-- EXCERPTED PASSAGE --

Silver Screen Streak List #08: Flickchart’s Top-Ranked ‘Mindbenders’
Written by dorrk | 27 July 2020 |
More than most genres, or styles, or forms, or whatever you want to call it, I wrestle with understanding what exactly constitutes a “mindbending” movie. They seem to encompass everything from mainstream psychological thrillers to abstract avant-garde art films, both of which deal in uncertain perceptions of what constitutes reality, either on the part of the characters, or the audience, or both. They are, to paraphrase a very stoned Arsenio Hall, "Films that make you go, 'Whoah.'" There seems to be an even further layer of selection at work, keeping “mindbenders” somewhat close to mainstream narrative acceptability, intersecting with popular genres like science fiction and maybe intersecting on the fringes with cult movie.
The next list I’m confronting as part of this Silver Screen Streak movie challenge is Flickchart’s global ranking of “mindbenders” (brought to my challenge by Flickchart head honcho Nathan Chase), which doesn’t help me narrow down the meaning of this term. Topping Flickchart’s list of mindbenders are the massively popular 1999 dude-fave classics FIGHT CLUB (1999) and THE MATRIX (1999), both of which certainly qualify with their core undermining of narrative realities, followed by the more dubious inclusion of the mystery THE USUAL SUSPECTS (1995), which simply contains a twist-ending. Next on the list is a great favorite of mine, VERTIGO (1958), a movie of narrative surprises as well as a little trippy dream imagery, followed by Ingmar Bergman’s PERSONA (1966), exactly the type of confrontational, confounding and symbol-rich European art movie that is likely to be hated by the most fervent fans of the first three movies on this list. Rounding out "Flickchart’s Top 10 Mindbenders" are Christopher Nolan’s clever MEMENTO (2000); another one of my favorites, 2001: A SPACE ODYSSEY (1968); Nolan’s dreary INCEPTION (2010); and finally Andrei Tarkovsky’s eternally long sci-fi wankmare STALKER (1979). There’s something in there for everyone, and maybe even a few things for no one. It's a weird list, appropriately.
Part of what makes Nathan’s choice of this list interesting to me, is that his taste falls pretty regularly on the mainstream side of the mindbender divide, but at least half of the movies that I’ll be watching — the top ranked ones that I haven’t seen yet — look like they fall more on the obscure ‘foreign weirdo pleasuring his subconscious’ side of the list. Nathan has nine movies from the Mindbenders chart in his Top 100 movies (I have two, the aforementioned VERTIGO and 2001, which are both in my Top 20). He’s also got three movies from the genre in his Bottom 20.

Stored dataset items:
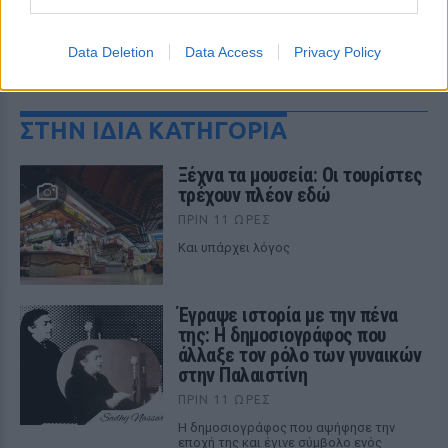
Data Deletion
Data Access
Privacy Policy
ΔΕΙΤΕ ΕΠΙΣΗΣ
ΣΤΗΝ ΙΔΙΑ ΚΑΤΗΓΟΡΙΑ
Ξέχνα τα μουσεία: Οι τουρίστες
τρέχουν πλέον εδώ
ΠΡΙΝ 11 ΏΡΕΣ
Και υπάρχει λόγος
Έγραψε ιστορία με την πένα
της: Η δημοσιογράφος που
άλλαξε τον ρόλο των γυναικών
στην Παλαιστίνη
ΠΡΙΝ 11 ΏΡΕΣ
Η δημοσιογράφος που αψήφησε την
εποχή της και έγινε σύμβολο ενός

-- QUESTIONS --
a) In the mindbenders article, reproduce the passage that begins at the words "Part of what" and stops after the words "his Bottom 20.".
b) According to the mindbenders article, how many movies from the Mindbenders chart appear in Nathan's Top 100?
The items are separate material, not part of the mindbenders article.

-- RESULTS FOR THE EXERCISE --
a)
Part of what makes Nathan’s choice of this list interesting to me, is that his taste falls pretty regularly on the mainstream side of the mindbender divide, but at least half of the movies that I’ll be watching — the top ranked ones that I haven’t seen yet — look like they fall more on the obscure ‘foreign weirdo pleasuring his subconscious’ side of the list. Nathan has nine movies from the Mindbenders chart in his Top 100 movies (I have two, the aforementioned VERTIGO and 2001, which are both in my Top 20). He’s also got three movies from the genre in his Bottom 20.

b) Nine.